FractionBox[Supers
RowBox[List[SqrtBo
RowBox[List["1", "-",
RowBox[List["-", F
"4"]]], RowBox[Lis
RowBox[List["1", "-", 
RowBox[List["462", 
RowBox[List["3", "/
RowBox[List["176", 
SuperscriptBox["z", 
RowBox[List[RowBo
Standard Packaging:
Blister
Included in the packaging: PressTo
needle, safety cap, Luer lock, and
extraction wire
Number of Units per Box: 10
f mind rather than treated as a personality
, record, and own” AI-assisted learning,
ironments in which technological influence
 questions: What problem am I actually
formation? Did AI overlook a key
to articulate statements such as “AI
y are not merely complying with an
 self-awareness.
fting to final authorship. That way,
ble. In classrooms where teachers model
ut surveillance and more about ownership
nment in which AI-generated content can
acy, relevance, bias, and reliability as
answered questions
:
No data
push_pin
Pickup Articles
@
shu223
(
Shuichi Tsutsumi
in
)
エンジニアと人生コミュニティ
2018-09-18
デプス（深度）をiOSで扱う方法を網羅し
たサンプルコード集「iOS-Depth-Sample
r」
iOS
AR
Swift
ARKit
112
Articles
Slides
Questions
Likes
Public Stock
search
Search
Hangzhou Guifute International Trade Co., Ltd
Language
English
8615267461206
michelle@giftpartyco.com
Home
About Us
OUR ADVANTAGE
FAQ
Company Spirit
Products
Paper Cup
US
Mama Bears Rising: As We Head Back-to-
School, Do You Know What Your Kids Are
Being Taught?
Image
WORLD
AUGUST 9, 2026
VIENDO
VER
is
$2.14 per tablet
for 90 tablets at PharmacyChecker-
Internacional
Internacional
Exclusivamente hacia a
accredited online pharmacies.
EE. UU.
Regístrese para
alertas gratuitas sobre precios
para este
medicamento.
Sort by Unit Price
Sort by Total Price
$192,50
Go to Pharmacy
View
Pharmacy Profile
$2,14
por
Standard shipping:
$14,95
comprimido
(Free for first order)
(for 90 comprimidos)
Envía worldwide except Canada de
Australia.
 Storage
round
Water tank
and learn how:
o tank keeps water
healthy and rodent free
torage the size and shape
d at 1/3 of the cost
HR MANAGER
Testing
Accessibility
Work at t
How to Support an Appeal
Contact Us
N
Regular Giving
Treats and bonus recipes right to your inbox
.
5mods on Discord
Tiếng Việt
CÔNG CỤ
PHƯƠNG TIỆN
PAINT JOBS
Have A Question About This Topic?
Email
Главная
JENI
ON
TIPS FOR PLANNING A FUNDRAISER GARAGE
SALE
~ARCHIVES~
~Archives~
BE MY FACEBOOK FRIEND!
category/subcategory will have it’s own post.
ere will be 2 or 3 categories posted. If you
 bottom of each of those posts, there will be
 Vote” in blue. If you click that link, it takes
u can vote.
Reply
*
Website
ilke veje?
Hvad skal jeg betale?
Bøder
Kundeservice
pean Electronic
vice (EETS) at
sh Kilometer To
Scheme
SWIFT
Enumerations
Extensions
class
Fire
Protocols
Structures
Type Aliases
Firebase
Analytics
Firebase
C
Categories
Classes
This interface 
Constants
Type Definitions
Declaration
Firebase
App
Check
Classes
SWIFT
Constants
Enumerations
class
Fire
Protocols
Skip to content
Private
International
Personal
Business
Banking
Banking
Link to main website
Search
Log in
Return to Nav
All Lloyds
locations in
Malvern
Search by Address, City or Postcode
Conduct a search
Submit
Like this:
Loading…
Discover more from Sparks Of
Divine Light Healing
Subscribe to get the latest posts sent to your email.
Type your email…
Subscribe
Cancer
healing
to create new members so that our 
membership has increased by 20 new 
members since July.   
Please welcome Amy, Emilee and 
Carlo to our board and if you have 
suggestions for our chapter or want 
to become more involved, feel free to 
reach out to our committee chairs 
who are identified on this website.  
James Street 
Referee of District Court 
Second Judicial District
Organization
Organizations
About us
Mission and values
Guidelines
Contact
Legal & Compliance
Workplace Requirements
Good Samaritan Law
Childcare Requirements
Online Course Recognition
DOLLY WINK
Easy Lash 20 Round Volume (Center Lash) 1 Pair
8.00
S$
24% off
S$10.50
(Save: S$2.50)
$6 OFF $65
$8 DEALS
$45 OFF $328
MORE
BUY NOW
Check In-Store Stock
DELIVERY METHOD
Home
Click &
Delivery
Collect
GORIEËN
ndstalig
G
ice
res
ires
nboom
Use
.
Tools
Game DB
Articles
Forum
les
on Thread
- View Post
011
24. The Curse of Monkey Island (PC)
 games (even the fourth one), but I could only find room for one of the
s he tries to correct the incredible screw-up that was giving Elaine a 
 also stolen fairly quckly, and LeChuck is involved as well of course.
----
PROBLEM STATEMENT =
Lay out the data as a Markdown table with the columns Row and Text. Begin at the first line of the data, stop after the line containing "デプス（深度）をiOSで扱う方法を網羅し", number each row, and omit blank lines.

RESPONSE BELOW =
| Row | Text |
|---|---|
| 1 | FractionBox[Supers |
| 2 | RowBox[List[SqrtBo |
| 3 | RowBox[List["1", "-", |
| 4 | RowBox[List["-", F |
| 5 | "4"]]], RowBox[Lis |
| 6 | RowBox[List["1", "-",  |
| 7 | RowBox[List["462",  |
| 8 | RowBox[List["3", "/ |
| 9 | RowBox[List["176",  |
| 10 | SuperscriptBox["z",  |
| 11 | RowBox[List[RowBo |
| 12 | Standard Packaging: |
| 13 | Blister |
| 14 | Included in the packaging: PressTo |
| 15 | needle, safety cap, Luer lock, and |
| 16 | extraction wire |
| 17 | Number of Units per Box: 10 |
| 18 | f mind rather than treated as a personality |
| 19 | , record, and own” AI-assisted learning, |
| 20 | ironments in which technological influence |
| 21 |  questions: What problem am I actually |
| 22 | formation? Did AI overlook a key |
| 23 | to articulate statements such as “AI |
| 24 | y are not merely complying with an |
| 25 |  self-awareness. |
| 26 | fting to final authorship. That way, |
| 27 | ble. In classrooms where teachers model |
| 28 | ut surveillance and more about ownership |
| 29 | nment in which AI-generated content can |
| 30 | acy, relevance, bias, and reliability as |
| 31 | answered questions |
| 32 | : |
| 33 | No data |
| 34 | push_pin |
| 35 | Pickup Articles |
| 36 | @ |
| 37 | shu223 |
| 38 | ( |
| 39 | Shuichi Tsutsumi |
| 40 | in |
| 41 | ) |
| 42 | エンジニアと人生コミュニティ |
| 43 | 2018-09-18 |
| 44 | デプス（深度）をiOSで扱う方法を網羅し |